Logo no dia 8, 6ª feira, ao partir para o Norte, ao fim da tarde, eu dei  conta, de imediato,  de que, face ao acontecido, tinha sido pior a emenda que o soneto… (Refiro-me a à retirada da foto da polémica placa e  dos 3 comentários a ela referentes)... Na realidade, tomei consciência de que tinha usado e abusado da minha prerrogativa como fundador, administrador e editor... E não adianta desfazer-me em mil e uma desculpas e conversas... Não basta à mulher de César ser séria, é preciso parecê-la...

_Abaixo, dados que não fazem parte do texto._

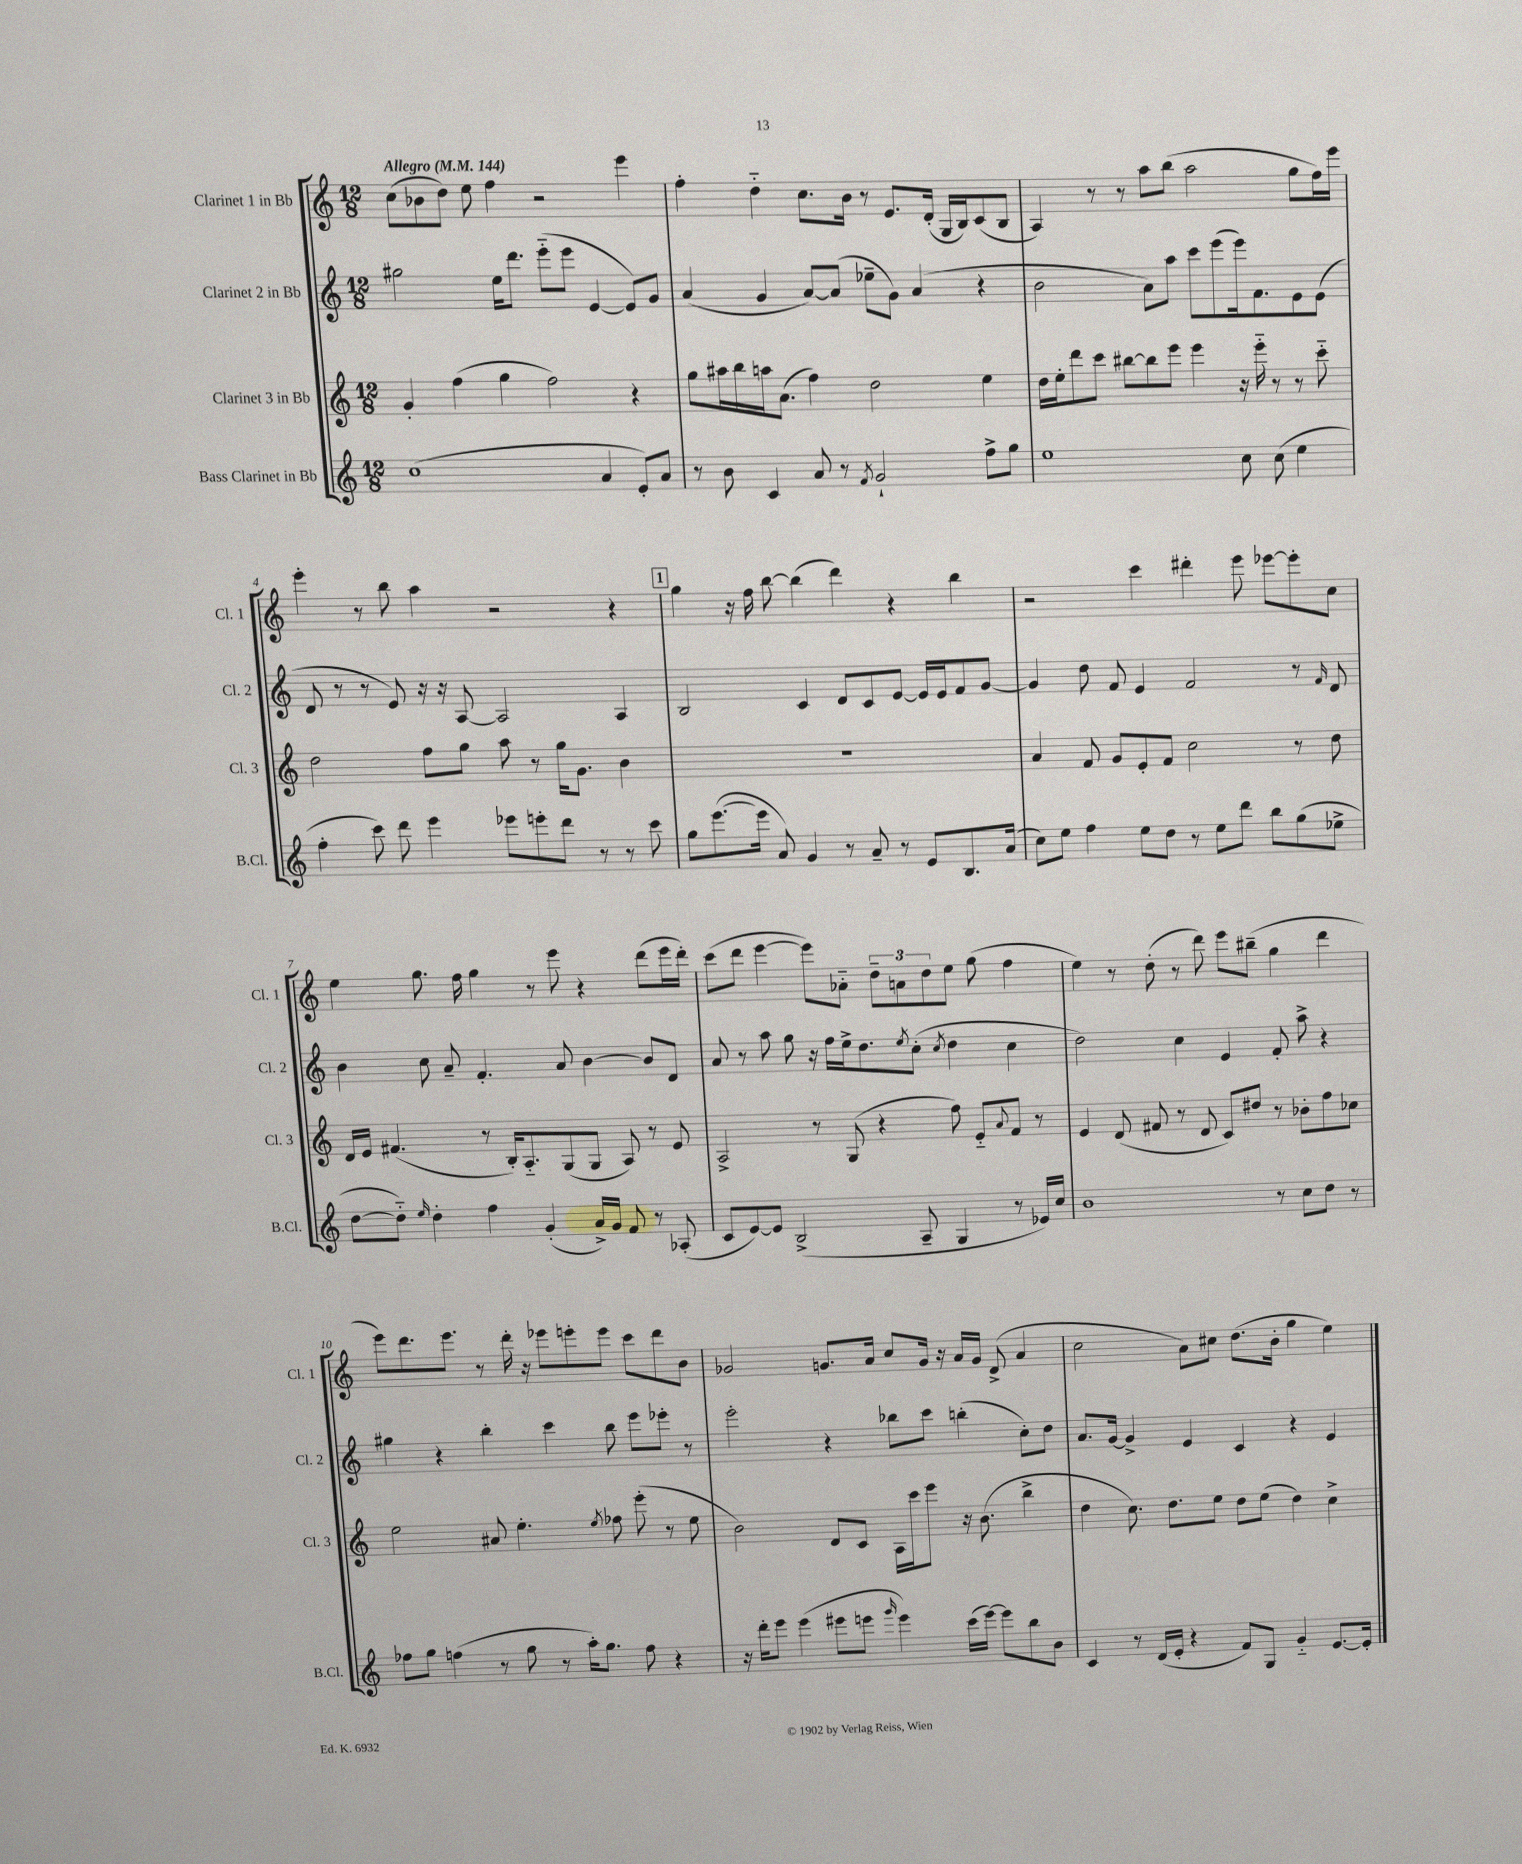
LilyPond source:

<<
\new StaffGroup <<
\new Staff = "s0" \with { instrumentName = "Clarinet 1 in Bb" shortInstrumentName = "Cl. 1" } {
    \clef treble \key c \major \numericTimeSignature \time 12/8 \tempo "Allegro" 4 = 144
    c''8( bes'8 d''8) e''8 f''4 r2 e'''4 |
    f''4-. d''4-_ c''8. b'16 r8 e'8. d'16-.( g16 b16) c'8( b8 |
    a4) r8 r8 a''8 b''8( a''2 g''8 f''16) e'''16 |
    e'''4-. r8 b''8 a''4 r2 r4 |
    \mark \markup { \box "1" } g''4 r16 f''16 b''8~ b''4( d'''4) r4 b''4 |
    r2 c'''4 dis'''4-. e'''8 ees'''8~ ees'''8-. c''8 |
    e''4 g''8. f''16 g''4 r8 e'''8 r4 d'''8( e'''16 d'''16-.) |
    c'''8( d'''8 e'''4~ e'''8) aes'8-_ \tuplet 3/2 { d''8-- a'8 d''8 } e''8 g''8( f''4 |
    e''4) r8 d''8-.( r8 d'''8) e'''8 bis''8--( g''4 d'''4 |
    e'''8) d'''8. e'''8. r8 d'''16-. r16 ees'''8 e'''8-. e'''8 c'''8 d'''8 b'8 |
    ges'2 g'8. a'16 c''8 g'16 r16 a'16 g'16 d'8->( a'4 |
    c''2 a'8) cis''8 d''8.( b'16-. g''4 e''4) \bar "|." |
}
\new Staff = "s1" \with { instrumentName = "Clarinet 2 in Bb" shortInstrumentName = "Cl. 2" } {
    \clef treble \key c \major \numericTimeSignature \time 12/8
    gis''2 e''16 d'''8. e'''8-_( e'''8 e'4~ e'8) g'8 |
    a'4( g'4 a'8~) a'8( ees''8-- g'8) a'4( r4 |
    b'2 a'8) a''8 c'''8 e'''8( e'''16) f'8. e'8 e'8( |
    d'8 r8 r8 e'8) r16 r16 a8~ a2 a4 |
    \mark \markup { \box "1" } b2 c'4 d'8 c'8 e'8~ e'16 e'16 f'8 g'8~ |
    g'4 d''8 f'8 e'4 f'2 r8 \grace { f'16 } d'8 |
    b'4 c''8 a'8-- f'4.-. a'8 b'4~ b'8 d'8 |
    a'8 r8 a''8 g''8 r16 f''16 e''16-> d''8. \acciaccatura { e''8 } c''8-.( \acciaccatura { c''8 } d''4 c''4 |
    d''2) c''4 e'4 f'8-. a''8-> r4 |
    gis''4 r4 b''4-. c'''4 b''8 e'''8 ees'''8-. r8 |
    e'''2-. r4 bes''8 c'''8 b''4-.( c''8-.) d''8 |
    a'8. g'16~ g'4-> e'4 c'4 r4 e'4 \bar "|." |
}
\new Staff = "s2" \with { instrumentName = "Clarinet 3 in Bb" shortInstrumentName = "Cl. 3" } {
    \clef treble \key c \major \numericTimeSignature \time 12/8
    g'4-. f''4( g''4 f''2) r4 |
    g''8 ais''16 b''16 a''16 a'8.( f''4) d''2 e''4 |
    d''16 e''16-. d'''8 c'''8 bis''8~ bis''8 e'''8 e'''4 r16 e'''16-_ r8 r8 c'''8-_ |
    d''2 f''8 g''8 a''8 r8 g''16 g'8. b'4 |
    \mark \markup { \box "1" } R1. |
    a'4 f'8 g'8 e'8-. f'8 c''2 r8 d''8 |
    d'16 e'16 fis'4.( r8 b16-.) a8.-_ g8( g8 a8) r8 e'8 |
    a2-> r8 g8( r4 f''8) e'8-_ \appoggiatura { a'8 } f'8 r8 |
    e'4 d'8( fis'8 r8 d'8 c'8) dis''8 r8 bes'8-. f''8 ces''8 |
    e''2 ais'8 e''4.-. \acciaccatura { e''8 } fes''8 e'''8-.( r8 e''8 |
    b'2) d'8 c'8 a16 c'''16 e'''8 r16 b'8.( b''4-> |
    d''4 c''8.) d''8. e''8 d''8 e''8( d''4) c''4-> \bar "|." |
}
\new Staff = "s3" \with { instrumentName = "Bass Clarinet in Bb" shortInstrumentName = "B.Cl." } {
    \clef treble \key c \major \numericTimeSignature \time 12/8
    c''1( a'4 e'8-.) a'8 |
    r8 b'8 c'4 a'8 r8 \acciaccatura { f'8 } g'2-! f''8-> g''8 |
    e''1 c''8 c''8( e''4 |
    f''4-. c'''8) d'''8 e'''4 ees'''8 e'''8-. d'''8 r8 r8 c'''8 |
    \mark \markup { \box "1" } g''8 e'''8.~( e'''16 a'8) g'4 r8 a'8-- r8 e'8 b8. a'16( |
    c''8) e''8 f''4 e''8 d''8 r8 e''8 d'''8 b''8 g''8( ees''8-> |
    d''8~ d''8-_) \grace { e''16 } d''4-. f''4 g'4-.( a'16->) g'16 f'8 r8 aes8-.( |
    c'8 e'8~) e'8 b2->( a8-- g4 r8 ees'16) c''16 |
    b'1 r8 c''8 d''8 r8 |
    fes''8 g''8 f''4( r8 g''8 r8 a''16-.) g''8. f''8 r4 |
    r16 d'''16-. e'''8 e'''4( eis'''8 e'''8 \grace { g'''16 } e'''4) c'''16( e'''16~) e'''8 b''8 b'8 |
    c'4 r8 d'16( e'16-. r4 f'8) g8 g'4-_ e'8.~ e'16-. \bar "|." |
}
>>
>>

 É verdade que a pressa (e o stress que a pressa origina) é muitas vezes inimiga da razão e do bom senso... Ou ainda: no melhor pano cai a nódoa... (Fazendo um trocadilho para explicar o título deste poste: na melhor nódoa, cai o pano... Isto quer dizer que a nódoa e o pano estão intrinsecamente ligados, formam um sistema, que não podemos dissociá-los, que em última análise não existe o pano sem a nódoa nem a nódoa é perceptível sem o pano...).


Confesso que saí de Lisboa, 6ª feira à tarde,  com um enorme desconforto psicológico, sabendo que  o meu comportamento iria ser objecto de justíssimas críticas e, mais, que rapidamente corria o risco de ser julgado em praça pública... Com limitações (técnicas) no acesso à Internet, ainda consegui mandar, na madrugada do dia 9, sábado, a seguinte mensagem ao Carlos:


Carlos:  Aqui tens a foto do Camilo [, a foto da placa de Guileje]... Se entenderes dever ser reposta, com os comentários do JMA e do Torcato, além do teu, estás à vontade...  Não sei que explicação dar.... Temos que encontrar uma solução airosa... A simples reposição, discreta, era o mais víável ... Não quero alimentar polémicas, em público... nem muito menos discutir questões que são nossas, internas...

Hoje é dia de festa, de anos, para alguns camaradas nossos, incluindo o meu especial camarigo Joaquim Peixoto [, que fazia anos, a par do Estorninho nesse dia, e a quem aproveito, dois dias depois,  para dar a ambos os meus sinceros parabéns,]  e eu também a tenho a casa cheia, 120 pessoas. 



No quero magoar ninguém nem ser magoado... O blogue serve para nos unir e não para nos desunir... Só cheguei [, a Candoz,] à uma e meia da noite, não deu para fazer nada... E hoje, como deves imaginar, não tenho condições para isso... Saberás encontrar uma solução inteligente, em que ninguém perca a face, a começar pelo autor da foto e os editores...Além disso, estou limitado pela Net. Um abraço de amizade e camaradagem. Luís " (...).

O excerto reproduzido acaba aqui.